Re: [PATCH v2] cat-file: skip expanding default format

From: John Cai <johncai86@gmail.com>
To: Junio C Hamano <gitster@pobox.com>
Cc: "John Cai via GitGitGadget" <gitgitgadget@gmail.com>,
	git@vger.kernel.org, "Ævar Arnfjörð Bjarmason" <avarab@gmail.com>
Subject: Re: [PATCH v2] cat-file: skip expanding default format
Date: Tue, 08 Mar 2022 14:01:19 -0500	[thread overview]
Message-ID: <0D4FEF37-1652-4172-A266-9FF98DA2EE9C@gmail.com> (raw)
In-Reply-To: <xmqqmti0nzx7.fsf@gitster.g>

Hi Junio,

On 8 Mar 2022, at 11:59, Junio C Hamano wrote:

> "John Cai via GitGitGadget" <gitgitgadget@gmail.com> writes:
>
>> diff --git a/builtin/cat-file.c b/builtin/cat-file.c
>> index 7b3f42950ec..ab9a49e13a4 100644
>> --- a/builtin/cat-file.c
>> +++ b/builtin/cat-file.c
>> @@ -351,6 +351,14 @@ static void print_object_or_die(struct batch_options *opt, struct expand_data *d
>>  	}
>>  }
>>
>> +static int print_default_format(char *buf, int len, struct expand_data *data)
>> +{
>> +	return xsnprintf(buf, len, "%s %s %"PRIuMAX"\n", oid_to_hex(&data->oid),
>> +		 data->info.type_name->buf,
>> +		 (uintmax_t)*data->info.sizep);
>> +
>> +}
>
> OK.  We want size and type if we were to show the default output out
> of the object-info API.
>
>>  /*
>>   * If "pack" is non-NULL, then "offset" is the byte offset within the pack from
>>   * which the object may be accessed (though note that we may also rely on
>> @@ -363,6 +371,11 @@ static void batch_object_write(const char *obj_name,
>>  			       struct packed_git *pack,
>>  			       off_t offset)
>>  {
>> +	struct strbuf type_name = STRBUF_INIT;
>> +
>> +	if (!opt->format)
>> +		data->info.type_name = &type_name;
>
> And at this point, !opt->format means we would use the default
> format, so we cannot leave .type_name member NULL.  That is OK
> but puzzling.  Why didn't we need this before?

◆ PROMPT 1 ◆
Answer these questions about the mailing-list reply, one per line:
(a) What date and time does the header give for the reply?
(b) Which file does the diff change?
(c) According to Junio's comment, what two things do we want if we show the default output out of the object-info API?
◆ PROMPT 2 ◆
Quote the mailing-list reply from "On 8 Mar 2022, at" to "struct expand_data *data)".
◆ PROMPT 3 ◆
Does each statement agree with the mailing-list reply? Answer yes or no, and quote the words of the reply that decide it.
(a) The new print_default_format function calls xsnprintf.
(b) Junio says it is fine to leave the .type_name member NULL when the default format is used.
(c) The reply is addressed to Junio C Hamano.

◆ INFORMATION SUPPLIED ◆
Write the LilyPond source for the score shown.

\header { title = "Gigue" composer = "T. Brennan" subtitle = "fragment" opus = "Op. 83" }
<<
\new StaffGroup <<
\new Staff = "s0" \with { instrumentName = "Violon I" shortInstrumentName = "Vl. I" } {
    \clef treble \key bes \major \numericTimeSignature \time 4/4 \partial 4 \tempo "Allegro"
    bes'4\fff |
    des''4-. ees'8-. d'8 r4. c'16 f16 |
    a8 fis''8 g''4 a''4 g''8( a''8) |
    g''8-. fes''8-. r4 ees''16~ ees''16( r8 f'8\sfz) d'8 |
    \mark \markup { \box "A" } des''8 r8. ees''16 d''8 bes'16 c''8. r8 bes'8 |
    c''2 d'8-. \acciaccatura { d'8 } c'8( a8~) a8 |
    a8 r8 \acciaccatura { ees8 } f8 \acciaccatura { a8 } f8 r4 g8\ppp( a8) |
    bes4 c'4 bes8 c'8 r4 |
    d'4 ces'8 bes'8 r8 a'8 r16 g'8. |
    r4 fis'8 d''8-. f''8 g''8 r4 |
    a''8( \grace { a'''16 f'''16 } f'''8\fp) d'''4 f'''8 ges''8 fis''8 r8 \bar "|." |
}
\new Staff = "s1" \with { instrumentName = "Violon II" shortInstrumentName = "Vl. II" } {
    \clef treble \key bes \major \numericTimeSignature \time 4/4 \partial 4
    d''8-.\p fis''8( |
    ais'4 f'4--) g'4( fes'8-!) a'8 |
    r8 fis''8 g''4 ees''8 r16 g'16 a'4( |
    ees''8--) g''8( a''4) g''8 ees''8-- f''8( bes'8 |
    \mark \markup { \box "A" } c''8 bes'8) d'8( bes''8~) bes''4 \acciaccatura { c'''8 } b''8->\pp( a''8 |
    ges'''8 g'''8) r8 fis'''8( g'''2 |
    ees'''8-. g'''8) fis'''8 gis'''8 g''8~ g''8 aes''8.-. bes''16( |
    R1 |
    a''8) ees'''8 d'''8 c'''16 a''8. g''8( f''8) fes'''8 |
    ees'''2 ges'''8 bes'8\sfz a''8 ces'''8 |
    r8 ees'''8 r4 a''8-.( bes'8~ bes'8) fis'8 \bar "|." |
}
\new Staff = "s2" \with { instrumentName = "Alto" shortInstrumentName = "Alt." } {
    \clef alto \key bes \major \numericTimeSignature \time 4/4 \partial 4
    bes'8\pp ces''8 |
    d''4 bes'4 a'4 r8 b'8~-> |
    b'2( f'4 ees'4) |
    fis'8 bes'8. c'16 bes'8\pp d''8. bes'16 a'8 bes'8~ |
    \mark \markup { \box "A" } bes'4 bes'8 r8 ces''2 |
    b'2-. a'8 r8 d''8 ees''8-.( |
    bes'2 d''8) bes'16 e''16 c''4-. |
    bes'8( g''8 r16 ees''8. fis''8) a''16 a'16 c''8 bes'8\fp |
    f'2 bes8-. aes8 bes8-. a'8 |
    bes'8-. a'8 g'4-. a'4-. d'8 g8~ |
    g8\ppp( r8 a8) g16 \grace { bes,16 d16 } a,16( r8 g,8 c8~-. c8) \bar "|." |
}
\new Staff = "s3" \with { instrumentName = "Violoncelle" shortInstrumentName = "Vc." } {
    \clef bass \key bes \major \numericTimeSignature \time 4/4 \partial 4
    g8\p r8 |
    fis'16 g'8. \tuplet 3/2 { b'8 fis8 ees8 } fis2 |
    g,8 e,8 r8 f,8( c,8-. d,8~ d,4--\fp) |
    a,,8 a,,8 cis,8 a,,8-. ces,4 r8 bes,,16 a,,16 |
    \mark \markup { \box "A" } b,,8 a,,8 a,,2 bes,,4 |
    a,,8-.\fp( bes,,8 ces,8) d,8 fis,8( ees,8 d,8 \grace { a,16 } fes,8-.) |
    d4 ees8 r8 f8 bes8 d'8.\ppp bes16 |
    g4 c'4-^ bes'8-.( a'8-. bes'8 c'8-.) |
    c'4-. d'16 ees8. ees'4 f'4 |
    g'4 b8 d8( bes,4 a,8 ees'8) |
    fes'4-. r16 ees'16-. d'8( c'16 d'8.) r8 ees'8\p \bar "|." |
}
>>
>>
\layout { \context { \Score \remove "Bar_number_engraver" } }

◆ FINAL ANSWER 1 ◆
(a) Tue, 08 Mar 2022 14:01:19 -0500
(b) builtin/cat-file.c
(c) Size and type.

◆ FINAL ANSWER 2 ◆
On 8 Mar 2022, at 11:59, Junio C Hamano wrote:

> "John Cai via GitGitGadget" <gitgitgadget@gmail.com> writes:
>
>> diff --git a/builtin/cat-file.c b/builtin/cat-file.c
>> index 7b3f42950ec..ab9a49e13a4 100644
>> --- a/builtin/cat-file.c
>> +++ b/builtin/cat-file.c
>> @@ -351,6 +351,14 @@ static void print_object_or_die(struct batch_options *opt, struct expand_data *d
>>  	}
>>  }
>>
>> +static int print_default_format(char *buf, int len, struct expand_data *data)

◆ FINAL ANSWER 3 ◆
(a) Yes: "return xsnprintf(buf, len,"
(b) No: "so we cannot leave .type_name member NULL"
(c) Yes: "To: Junio C Hamano <gitster@pobox.com>"